REQUIRED WORK:
From the line containing "cholangiocarcinoma was stained" onward, retype each line of the entries below exactly, last line included.

RECORDS SHOWN:
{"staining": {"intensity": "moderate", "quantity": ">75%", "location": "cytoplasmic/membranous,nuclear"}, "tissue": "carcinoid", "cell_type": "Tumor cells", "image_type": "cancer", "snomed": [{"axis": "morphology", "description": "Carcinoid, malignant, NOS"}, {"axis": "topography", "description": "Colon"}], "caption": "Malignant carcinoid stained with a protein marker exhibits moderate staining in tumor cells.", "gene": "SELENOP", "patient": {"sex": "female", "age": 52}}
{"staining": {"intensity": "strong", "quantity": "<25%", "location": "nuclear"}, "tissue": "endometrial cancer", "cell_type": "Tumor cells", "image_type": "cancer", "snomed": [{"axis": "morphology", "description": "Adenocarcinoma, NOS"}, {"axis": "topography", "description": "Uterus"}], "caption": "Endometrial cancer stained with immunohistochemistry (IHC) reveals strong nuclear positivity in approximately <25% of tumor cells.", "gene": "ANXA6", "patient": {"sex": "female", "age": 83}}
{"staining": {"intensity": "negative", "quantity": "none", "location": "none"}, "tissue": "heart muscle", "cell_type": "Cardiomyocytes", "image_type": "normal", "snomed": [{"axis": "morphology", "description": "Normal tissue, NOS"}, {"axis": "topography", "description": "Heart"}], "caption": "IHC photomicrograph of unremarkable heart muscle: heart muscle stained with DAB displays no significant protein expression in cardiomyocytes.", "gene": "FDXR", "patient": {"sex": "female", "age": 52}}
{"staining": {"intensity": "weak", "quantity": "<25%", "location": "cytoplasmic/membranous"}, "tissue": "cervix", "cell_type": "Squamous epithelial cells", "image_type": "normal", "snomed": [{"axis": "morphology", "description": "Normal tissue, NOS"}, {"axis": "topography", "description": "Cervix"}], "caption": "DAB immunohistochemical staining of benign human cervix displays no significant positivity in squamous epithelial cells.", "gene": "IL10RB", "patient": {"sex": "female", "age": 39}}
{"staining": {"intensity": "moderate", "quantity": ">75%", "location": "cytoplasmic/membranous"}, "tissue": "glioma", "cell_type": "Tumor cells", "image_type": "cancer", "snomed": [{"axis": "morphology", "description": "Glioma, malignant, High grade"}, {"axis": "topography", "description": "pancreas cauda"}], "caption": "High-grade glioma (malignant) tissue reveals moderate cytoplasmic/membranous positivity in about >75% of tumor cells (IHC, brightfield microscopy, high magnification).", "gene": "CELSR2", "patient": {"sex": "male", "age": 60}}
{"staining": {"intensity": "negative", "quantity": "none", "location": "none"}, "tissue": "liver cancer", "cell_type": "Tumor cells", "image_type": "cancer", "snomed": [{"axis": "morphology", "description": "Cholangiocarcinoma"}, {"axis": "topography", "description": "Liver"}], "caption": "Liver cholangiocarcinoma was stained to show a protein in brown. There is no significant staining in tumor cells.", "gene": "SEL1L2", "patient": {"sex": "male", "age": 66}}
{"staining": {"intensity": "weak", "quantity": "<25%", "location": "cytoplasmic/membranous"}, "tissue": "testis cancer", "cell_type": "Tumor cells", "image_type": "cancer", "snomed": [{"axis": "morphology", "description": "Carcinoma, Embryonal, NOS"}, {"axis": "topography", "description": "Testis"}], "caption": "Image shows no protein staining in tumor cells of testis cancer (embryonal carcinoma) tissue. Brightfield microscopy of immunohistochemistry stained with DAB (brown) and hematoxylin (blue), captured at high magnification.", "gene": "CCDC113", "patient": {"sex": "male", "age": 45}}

YOUR SOLUTION:
{"staining": {"intensity": "negative", "quantity": "none", "location": "none"}, "tissue": "liver cancer", "cell_type": "Tumor cells", "image_type": "cancer", "snomed": [{"axis": "morphology", "description": "Cholangiocarcinoma"}, {"axis": "topography", "description": "Liver"}], "caption": "Liver cholangiocarcinoma was stained to show a protein in brown. There is no significant staining in tumor cells.", "gene": "SEL1L2", "patient": {"sex": "male", "age": 66}}
{"staining": {"intensity": "weak", "quantity": "<25%", "location": "cytoplasmic/membranous"}, "tissue": "testis cancer", "cell_type": "Tumor cells", "image_type": "cancer", "snomed": [{"axis": "morphology", "description": "Carcinoma, Embryonal, NOS"}, {"axis": "topography", "description": "Testis"}], "caption": "Image shows no protein staining in tumor cells of testis cancer (embryonal carcinoma) tissue. Brightfield microscopy of immunohistochemistry stained with DAB (brown) and hematoxylin (blue), captured at high magnification.", "gene": "CCDC113", "patient": {"sex": "male", "age": 45}}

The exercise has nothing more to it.